** Text under study follows **
The cost of abortions also stops people from getting a termination. The price of an operation is as high as the average polish salary, at about €600–700.
Under the existing law, women cannot be punished. Doctors who carry out the terminations can be prosecuted, but this rarely happens. There have been around fifteen cases against doctors in the 23 years since the law has been in place.
What would the new law change?
The country's right-wing Law and Justice Party (PiS) is demanding what is effectively a blanket ban on terminations. It also wants to criminalise women who have abortions and punish them with anything up to five years in prison.
This means that rape victims would not be able to have abortions. Arkadiusz Czartoryski, an MP for PiS, said that during the Second World War, women were raped on a massive scale and “gave birth to many good Poles. Why should that be changed now?”
Children who were raped would also be forbidden from having abortions under the new law. In one of his most controversial statements, PiS MEP Czesław Hoc once said that even an 11-year-old girl should have a child if she is pregnant because "there will always be many people who will want to care for the child."
The bill would also increase the maximum sentence for doctors carrying out the abortions to five years.
Activists are concerned the new law will cast suspicion on those who suffer miscarriages and will discourage doctors from carrying out routing procedures on pregnant women.
** End of Text under study **
** Supplied material follows **
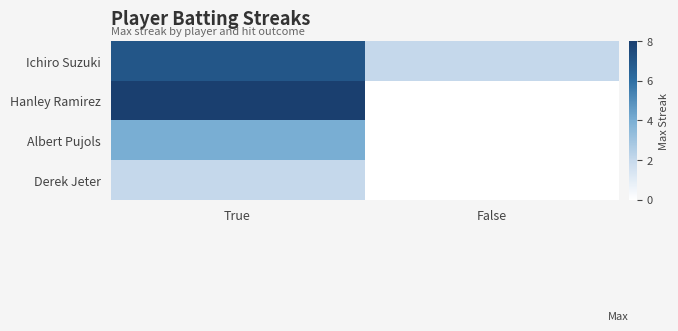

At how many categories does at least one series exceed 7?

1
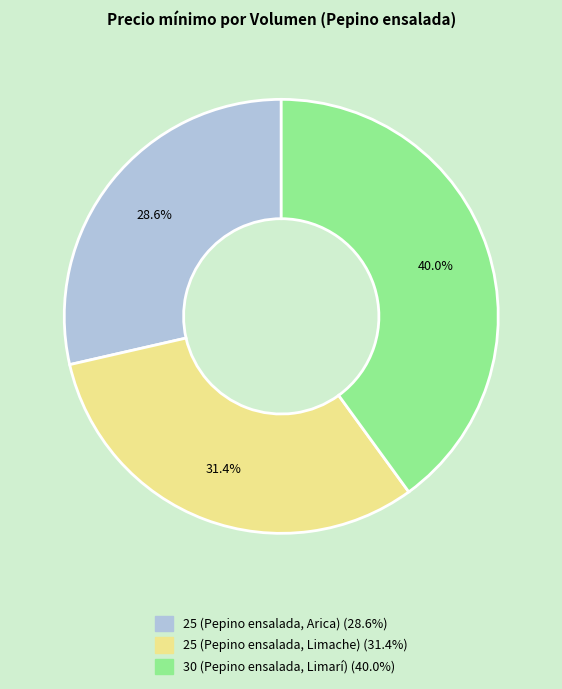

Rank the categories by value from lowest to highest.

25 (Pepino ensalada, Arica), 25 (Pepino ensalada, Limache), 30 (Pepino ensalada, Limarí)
** End of Supplied material **
◆ **What you will do**
a) Write out the passage on Poland's abortion law from "Children who were" to "on pregnant women.", substituting "stillbirths" for "miscarriages".
b) Using the passage on Poland's abortion law, decide whether each statement agrees with it, and back each yes or no with the deciding words quoted from the passage.
(i) Under the existing law, women who have abortions can be punished.
(ii) Around fifteen cases have been brought against doctors since the law came into place.
(iii) The bill would raise the maximum sentence for doctors carrying out abortions to ten years.

◆ **Expected responses**
a)
Children who were raped would also be forbidden from having abortions under the new law. In one of his most controversial statements, PiS MEP Czesław Hoc once said that even an 11-year-old girl should have a child if she is pregnant because "there will always be many people who will want to care for the child."
The bill would also increase the maximum sentence for doctors carrying out the abortions to five years.
Activists are concerned the new law will cast suspicion on those who suffer stillbirths and will discourage doctors from carrying out routing procedures on pregnant women.

b)
(i) No: "Under the existing law, women cannot be punished."
(ii) Yes: "There have been around fifteen cases against doctors in the 23 years since the law has been in place."
(iii) No: "The bill would also increase the maximum sentence for doctors carrying out the abortions to five years."